Empire state of mind: the illiberal foundations of liberal hegemony.

AuthorCoyne, Christopher J.

The global reach of the U.S. military is truly staggering. Consider that "[t]oday US military operations are involved in scores of countries across all the ... continents. The US military is the world's largest landlord, with significant military facilities in nations around the world with a significant presence in Bahrain, Djibouti, Turkey, Qatar, Saudi Arabia, Kuwait, Iraq, Afghanistan, Kosovo, and Kyrgyzstan, in addition to long-established bases in Germany, Japan, South Korea, Italy, and the UK" (Bilmes and Intriligator 2013, 9). In addition, the U.S. Central Command is currently carrying out various military-related activities in at least twenty' countries in the Middle East. Further, the United States "has some kind of military presence in Afghanistan, Bahrain, Egypt, Iran, Iraq, Jordan, Kazakhstan, Kuwait, Kyrgyzstan, Lebanon, Oman, Pakistan, Qatar, Saudi Arabia, Syria, Tajikistan, Turkmenistan, U.A.E. [United Arab Emirates], Uzbekistan, and Yemen" (Bilmes and Intriligator 2013, 9). This list does not even include the U.S. government's significant presence and influence in Africa: "[T]he US Africa Command ... supports military-to-military relationships with 54 African nations" (Bilmes and Intriligator 2013, 10). Consider further the U.S. government's use of special-operations forces. A recent review of the global use of special-ops forces concludes that "[d]uring the fiscal year that ended on September 30, 2014, [they] deployed to 133 countries--roughly 70% of the nations on the planet" (Turse 2015).

Yet another indicator of the U.S. military's global reach is the prevalence of bases around the world, as cataloged in the Department of Defense's annual Base Structure Report. For fiscal year 2014, the department operated more than 470 bases in foreign countries and an additional 4,000 bases in the United States and its territories (2014, 6). The department's total real estate portfolio is significant, consisting of "more than 562,000 facilities (buildings, structures, and linear structures), located on over 4,800 sites worldwide, and covering over 24.7 million acres" both domestically and internationally (2014, 2). Other estimates of U.S. bases on foreign soil are even greater. For example, David Vine calculates that "today there are around eight hundred U.S. bases in foreign countries, occupied by hundreds of thousands of U.S. troops" (2015, 3).

The U.S. military's massive boot print is not a recent phenomenon. The United States has been engaged in a state of permanent war for decades, and the U.S. government has been intervening in global affairs for centuries (see Shoup 1969; Johnson 2000, 2004; Bacevich 2002, 2010; Kinzer 2006; Dudziak 2012; Duncan and Coyne 2013a, 2013b; Posen 2014). Attempts to catalog U.S. interventions abroad have documented hundreds of cases starting in the late 1790s (see U.S. Department of State 1967; Goldwater 1973; Collins 1991; Torreon 2014).

Deepak Lai captures the U.S. government's activist foreign policy in the conclusion that "[t]he United States is indubitably an empire. It is more than a hegemon, as it seeks control over not only foreign but also aspects of domestic policy in other countries" (2004, 63). There is no reason to think that this deeply engrained mentality will change anytime soon. In recent comments regarding the Department of Defense's fiscal year 2015 budget request, Deputy Defense Secretary Christine Fox stated that "[t]here is just too much to do in the world, and we need clever ideas on how to be everywhere, do everything with fewer forces across the entire joint force" (qtd. in Lyle 2014).

Records from a data source:
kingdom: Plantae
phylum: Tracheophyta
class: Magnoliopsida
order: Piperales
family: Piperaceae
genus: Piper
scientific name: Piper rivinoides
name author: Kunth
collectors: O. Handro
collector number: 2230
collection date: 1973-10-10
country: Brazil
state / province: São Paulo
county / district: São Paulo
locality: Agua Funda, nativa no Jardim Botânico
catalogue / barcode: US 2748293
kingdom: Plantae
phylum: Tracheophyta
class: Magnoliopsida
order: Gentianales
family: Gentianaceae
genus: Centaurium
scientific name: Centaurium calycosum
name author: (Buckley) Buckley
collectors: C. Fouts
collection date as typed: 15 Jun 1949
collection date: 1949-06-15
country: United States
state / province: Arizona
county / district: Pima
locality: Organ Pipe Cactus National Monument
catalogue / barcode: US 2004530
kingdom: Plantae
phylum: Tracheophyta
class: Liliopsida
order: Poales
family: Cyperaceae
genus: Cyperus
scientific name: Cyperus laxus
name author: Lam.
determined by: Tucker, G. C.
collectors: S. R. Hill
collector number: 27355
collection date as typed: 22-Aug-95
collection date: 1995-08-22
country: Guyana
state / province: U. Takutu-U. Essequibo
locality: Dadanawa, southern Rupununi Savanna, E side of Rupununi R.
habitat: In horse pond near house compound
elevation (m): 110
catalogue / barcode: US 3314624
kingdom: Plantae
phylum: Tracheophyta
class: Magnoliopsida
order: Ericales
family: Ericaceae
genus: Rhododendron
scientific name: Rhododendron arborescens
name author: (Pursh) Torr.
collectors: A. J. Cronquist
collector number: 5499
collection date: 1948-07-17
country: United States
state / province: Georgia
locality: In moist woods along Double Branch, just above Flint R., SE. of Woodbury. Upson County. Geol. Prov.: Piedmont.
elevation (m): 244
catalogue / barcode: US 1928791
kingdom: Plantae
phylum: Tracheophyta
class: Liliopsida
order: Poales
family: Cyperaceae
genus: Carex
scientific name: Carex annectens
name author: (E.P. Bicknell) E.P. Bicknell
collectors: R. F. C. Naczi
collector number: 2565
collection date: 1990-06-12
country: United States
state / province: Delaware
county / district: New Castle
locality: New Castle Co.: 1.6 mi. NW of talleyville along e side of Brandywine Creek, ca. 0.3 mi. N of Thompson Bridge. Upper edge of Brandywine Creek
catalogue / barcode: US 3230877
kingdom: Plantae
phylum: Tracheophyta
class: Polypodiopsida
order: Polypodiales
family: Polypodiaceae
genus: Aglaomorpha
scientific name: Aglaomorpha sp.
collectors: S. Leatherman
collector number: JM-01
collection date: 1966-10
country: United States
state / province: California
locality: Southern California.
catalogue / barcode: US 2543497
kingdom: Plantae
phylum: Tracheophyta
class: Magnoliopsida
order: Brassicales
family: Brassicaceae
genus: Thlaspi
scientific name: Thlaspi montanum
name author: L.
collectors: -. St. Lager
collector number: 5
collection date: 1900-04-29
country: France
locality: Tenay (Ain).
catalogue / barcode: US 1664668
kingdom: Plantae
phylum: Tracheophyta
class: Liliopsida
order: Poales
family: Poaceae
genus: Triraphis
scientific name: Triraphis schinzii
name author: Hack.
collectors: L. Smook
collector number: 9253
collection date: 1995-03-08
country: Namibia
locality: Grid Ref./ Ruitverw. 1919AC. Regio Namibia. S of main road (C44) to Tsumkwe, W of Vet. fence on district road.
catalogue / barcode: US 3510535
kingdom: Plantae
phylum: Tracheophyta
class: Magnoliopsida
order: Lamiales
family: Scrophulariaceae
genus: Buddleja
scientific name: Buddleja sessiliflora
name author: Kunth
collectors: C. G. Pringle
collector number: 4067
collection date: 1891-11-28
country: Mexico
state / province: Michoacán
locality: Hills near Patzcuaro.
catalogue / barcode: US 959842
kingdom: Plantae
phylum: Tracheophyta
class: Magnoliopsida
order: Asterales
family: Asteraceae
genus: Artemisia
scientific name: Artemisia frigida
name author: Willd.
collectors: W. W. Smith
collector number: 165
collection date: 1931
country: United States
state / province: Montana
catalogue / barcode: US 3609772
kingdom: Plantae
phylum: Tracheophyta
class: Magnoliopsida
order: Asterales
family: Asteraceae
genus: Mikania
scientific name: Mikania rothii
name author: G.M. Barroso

Problem statement:
Can you output the passage on the U.S. military's global reach word for word, starting at "The U.S. military's massive" and ending at "1991; Torreon 2014)."?

Reply to the exercise:
The U.S. military's massive boot print is not a recent phenomenon. The United States has been engaged in a state of permanent war for decades, and the U.S. government has been intervening in global affairs for centuries (see Shoup 1969; Johnson 2000, 2004; Bacevich 2002, 2010; Kinzer 2006; Dudziak 2012; Duncan and Coyne 2013a, 2013b; Posen 2014). Attempts to catalog U.S. interventions abroad have documented hundreds of cases starting in the late 1790s (see U.S. Department of State 1967; Goldwater 1973; Collins 1991; Torreon 2014).